Rahul_Trivedi

Max Planck Institute of Quantum Optics

Hans-Kopfermann-Straße 1,

85748 Garching bei München

rahul.trivedi[at]mpq.mpg.de

Research website

Description

Research Focus: Many-body Open Systems, Quantum Algorithms for Many-Body Physics, Many-body Quantum Optics

Rahul Trivedi’s current research focusses on the theoretical quantum information and quantum science, with an emphasis on the role of decoherence in many-body quantum systems. There are three main directions that he pursues.

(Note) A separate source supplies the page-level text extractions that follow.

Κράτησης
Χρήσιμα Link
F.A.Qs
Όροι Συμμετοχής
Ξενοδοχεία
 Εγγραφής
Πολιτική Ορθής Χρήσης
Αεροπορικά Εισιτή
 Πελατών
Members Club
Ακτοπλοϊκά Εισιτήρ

Theory of Open Quantum Systems: The main focus here is to build a theory of open systems, especially in the many-body regime, and rigorously understand both their physical properties as well as technological applications. Specific topics here include studying the quasi-locality properties open systems, their mixing time and stability, their classical and quantum circuit complexity. Furthermore, there is also a focus to investigate if open systems can be used for dissipative state preparation and computation. Here, Trivedi’s research develops and utilizes tools combining quantum information, Tensor networks and quantum complexity theory.

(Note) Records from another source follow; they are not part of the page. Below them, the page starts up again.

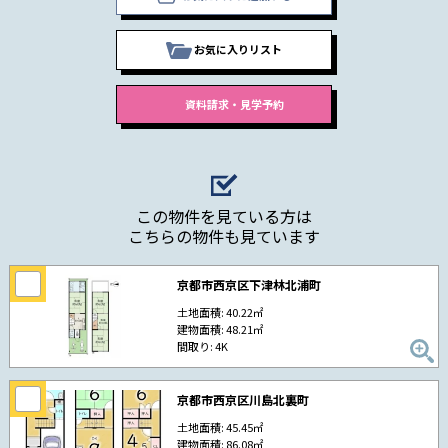
お気に入りリスト
この物件を見ている方は
こちらの物件も見ています
京都市西京区下津林北浦町
土地面積: 40.22㎡
建物面積: 48.21㎡
間取り: 4K
京都市西京区川島北裏町
土地面積: 45.45㎡
建物面積: 86.08㎡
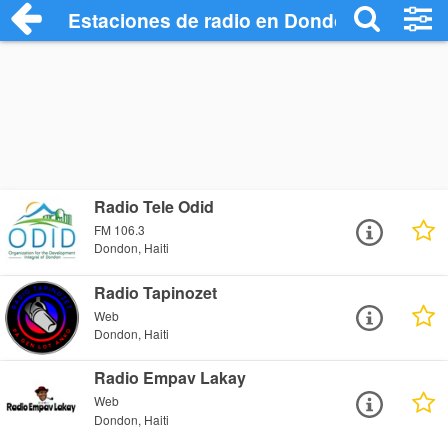
Estaciones de radio en Dondon - Escuch
Radio Tele Odid
FM 106.3
Dondon, Haiti
Radio Tapinozet
Web
Dondon, Haiti
Radio Empav Lakay
Web
Dondon, Haiti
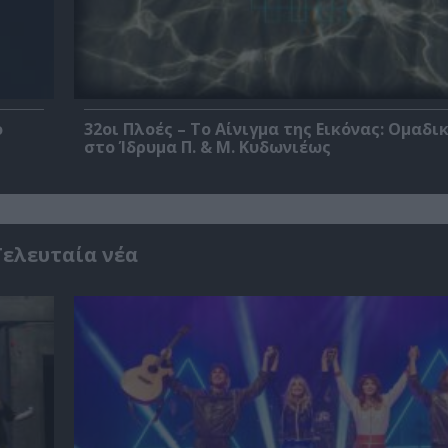
ο
32οι Πλοές – Το Αίνιγμα της Εικόνας: Ομαδι
στο Ίδρυμα Π. & Μ. Κυδωνιέως
Τελευταία νέα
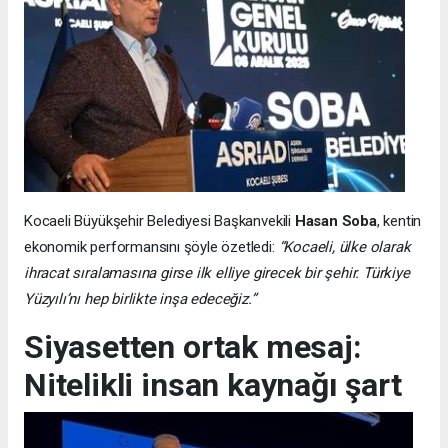
Kocaeli Büyükşehir Belediyesi Başkanvekili
Hasan Soba
, kentin
ekonomik performansını şöyle özetledi:
“Kocaeli, ülke olarak
ihracat sıralamasına girse ilk elliye girecek bir şehir. Türkiye
Yüzyılı’nı hep birlikte inşa edeceğiz.”
Siyasetten ortak mesaj:
Nitelikli insan kaynağı şart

Noisy and unencoded quantum computations: As quantum computers scale up, they can possibly be used to simulate complex many-body systems. However, they still are expected to operate either without any error correction or with only modest error correction. Here, the main thrust of Trivedi’s research is to understand if any physically relevant problems can be solved robustly in the presence of noise, and if they are hard to solve on classical computers.

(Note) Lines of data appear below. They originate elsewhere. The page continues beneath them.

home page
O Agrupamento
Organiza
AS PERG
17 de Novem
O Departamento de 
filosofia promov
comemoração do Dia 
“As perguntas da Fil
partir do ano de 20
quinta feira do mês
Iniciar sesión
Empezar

Many-Body Quantum Optics: Systems of quantum emitters interacting with an underlying quantum field are a specific and experimentally relevant class of open quantum systems that display rich collective phenomena and these systems can be harnessed both for quantum simulation and non-classical light generation. Here, in collaboration with experimental groups, Trivedi develops tools to analyze and design many-body quantum optical systems for quantum information applications such as quantum simulation and quantum enhanced interferometry.